374757 Scalability of Mass Transfer in Gas-Liquid Taylor Flow in Capillaries
Chemical reactions between components present in gas and liquid phase represent an important class of reactions in chemical industry. The rate of such gas-liquid reactions is often limited by mass transfer, which depends on the hydrodynamics of the gas-liquid flow. In order to correctly predict the transport processes in these multiphase systems, a detailed knowledge of the transport mechanisms on different scales is needed.
In the past, batch systems were widely used for this kind of reactions, but the research efforts over the past decade resulted in microstructured devices for flow chemistry, which provide several advantages over these conventional reaction systems. In micro-devices the small dimension of the channels results in a significant higher specific interfacial surface area between the gas bubbles and the liquid phase, which results in an increased mass transfer coefficient compared to conventional systems. However, micro-reactors are characterized by an inadequate throughput for industrial applications, for this reason scale-up of these systems is necessary. In this light, the ACS-GCI-Pharmaceutical Roundtable has specifically identified the demand for novel concepts for continuous reaction systems.
In this work two-phase flow in circular capillaries with three different diameters (0.5 mm, 1.55 mm and 3.2 mm) is studied experimentally, where water is used as the liquid phase and CO2 as the gas phase. The study of Taylor flow in single straight capillaries is particularly interesting because it allows to obtain accurate data that relate mass transfer coefficients to the fluid-dynamic conditions inside the channel. The range of capillary diameters in this work is chosen in order to investigate system hydrodynamics and transport processes on both micro- and milli-scale (based on the Laplace constant criteria).
The transparent capillaries allow optical access in order to collect images by means of a high-speed camera, which will then provide information about the bubble generation frequency, bubble size distributions, and reaction conversion. The absorption of CO2 in an alkaline solution is particularly suitable as a model reaction as it occurs in the absence of a catalyst, and the conversion of the reactants can be locally monitored by the decrease in bubble size, and globally through the change in pH.
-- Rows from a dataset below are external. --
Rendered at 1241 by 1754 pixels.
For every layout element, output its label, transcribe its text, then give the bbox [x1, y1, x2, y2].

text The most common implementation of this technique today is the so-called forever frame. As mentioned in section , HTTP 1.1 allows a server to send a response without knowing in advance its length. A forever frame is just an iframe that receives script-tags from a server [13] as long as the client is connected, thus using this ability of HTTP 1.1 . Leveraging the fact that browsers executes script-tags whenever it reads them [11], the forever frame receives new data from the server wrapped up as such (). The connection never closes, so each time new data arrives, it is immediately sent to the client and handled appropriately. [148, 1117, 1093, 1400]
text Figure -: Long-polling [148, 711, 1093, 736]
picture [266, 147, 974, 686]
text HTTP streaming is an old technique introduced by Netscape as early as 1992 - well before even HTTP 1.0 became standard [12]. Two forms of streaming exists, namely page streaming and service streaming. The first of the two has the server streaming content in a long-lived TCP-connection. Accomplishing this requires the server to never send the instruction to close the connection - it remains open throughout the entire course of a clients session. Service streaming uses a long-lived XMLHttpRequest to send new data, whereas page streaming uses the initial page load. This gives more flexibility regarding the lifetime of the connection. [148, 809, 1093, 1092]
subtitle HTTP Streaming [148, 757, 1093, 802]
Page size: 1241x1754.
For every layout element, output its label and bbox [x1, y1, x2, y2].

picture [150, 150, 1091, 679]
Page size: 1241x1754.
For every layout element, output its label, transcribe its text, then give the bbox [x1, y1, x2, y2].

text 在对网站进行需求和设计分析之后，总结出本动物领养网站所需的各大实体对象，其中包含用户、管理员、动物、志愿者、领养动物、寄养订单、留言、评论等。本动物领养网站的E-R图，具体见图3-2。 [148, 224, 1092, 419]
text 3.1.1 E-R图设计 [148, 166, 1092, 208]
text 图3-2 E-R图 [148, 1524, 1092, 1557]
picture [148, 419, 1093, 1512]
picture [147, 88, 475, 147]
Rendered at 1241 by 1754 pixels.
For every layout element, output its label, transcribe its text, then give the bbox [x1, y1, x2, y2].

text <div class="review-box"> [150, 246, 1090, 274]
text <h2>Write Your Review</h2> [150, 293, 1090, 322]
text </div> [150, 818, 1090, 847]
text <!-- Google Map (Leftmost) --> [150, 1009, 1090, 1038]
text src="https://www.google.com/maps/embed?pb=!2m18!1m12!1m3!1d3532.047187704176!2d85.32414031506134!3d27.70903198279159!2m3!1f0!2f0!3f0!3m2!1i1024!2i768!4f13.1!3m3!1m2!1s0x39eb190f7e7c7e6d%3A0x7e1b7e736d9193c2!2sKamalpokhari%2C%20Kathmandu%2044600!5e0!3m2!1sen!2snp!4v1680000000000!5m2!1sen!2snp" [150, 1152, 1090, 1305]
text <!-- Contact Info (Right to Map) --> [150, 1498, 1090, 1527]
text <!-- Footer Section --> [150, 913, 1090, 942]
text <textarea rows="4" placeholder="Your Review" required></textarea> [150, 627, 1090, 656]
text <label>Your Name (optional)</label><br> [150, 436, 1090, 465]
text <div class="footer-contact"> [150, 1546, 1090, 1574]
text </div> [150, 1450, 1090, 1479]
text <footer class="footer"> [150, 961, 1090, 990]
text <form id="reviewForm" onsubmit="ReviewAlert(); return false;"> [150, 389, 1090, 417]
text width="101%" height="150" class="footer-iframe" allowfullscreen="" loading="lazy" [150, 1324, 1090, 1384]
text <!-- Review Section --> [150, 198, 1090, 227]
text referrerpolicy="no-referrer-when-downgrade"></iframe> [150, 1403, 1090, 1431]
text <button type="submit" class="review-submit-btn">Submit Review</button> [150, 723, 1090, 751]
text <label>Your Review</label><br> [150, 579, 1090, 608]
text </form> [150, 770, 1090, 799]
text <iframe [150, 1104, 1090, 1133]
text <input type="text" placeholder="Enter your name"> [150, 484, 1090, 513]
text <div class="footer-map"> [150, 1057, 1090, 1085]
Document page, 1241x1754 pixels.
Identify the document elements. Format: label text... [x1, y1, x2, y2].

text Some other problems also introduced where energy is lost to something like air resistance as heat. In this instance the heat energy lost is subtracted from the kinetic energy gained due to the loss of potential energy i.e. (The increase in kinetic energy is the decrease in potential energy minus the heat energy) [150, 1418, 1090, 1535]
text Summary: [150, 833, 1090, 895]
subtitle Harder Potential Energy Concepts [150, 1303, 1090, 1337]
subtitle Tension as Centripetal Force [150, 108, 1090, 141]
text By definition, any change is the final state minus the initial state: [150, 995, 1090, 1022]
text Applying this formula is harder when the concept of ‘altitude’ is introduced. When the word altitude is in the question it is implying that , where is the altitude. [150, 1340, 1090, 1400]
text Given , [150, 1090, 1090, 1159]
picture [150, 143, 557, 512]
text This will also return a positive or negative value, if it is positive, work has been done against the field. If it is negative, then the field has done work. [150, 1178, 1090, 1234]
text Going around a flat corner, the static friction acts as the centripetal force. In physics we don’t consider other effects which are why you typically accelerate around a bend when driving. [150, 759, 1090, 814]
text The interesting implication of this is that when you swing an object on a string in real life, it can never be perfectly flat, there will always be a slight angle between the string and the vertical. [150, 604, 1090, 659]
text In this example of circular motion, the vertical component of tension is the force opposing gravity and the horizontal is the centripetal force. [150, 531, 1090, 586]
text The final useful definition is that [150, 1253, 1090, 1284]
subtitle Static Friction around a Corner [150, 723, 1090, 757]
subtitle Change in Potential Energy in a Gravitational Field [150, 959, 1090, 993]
These measurements allow a quantification of the mass transfer coefficient kLa, and the experimental results are compared with literature results, and in addition we will present correlations to predict the values of kLa for both the milli- and the micro-scale capillaries for a range of Capillary numbers between 10-2 and 10-4 and Reynolds numbers Re<103. The obtained results will contribute to quantifying the effect of two-phase flow hydrodynamics at each scale on the mass transfer coefficients and their scalability across several orders of length scale.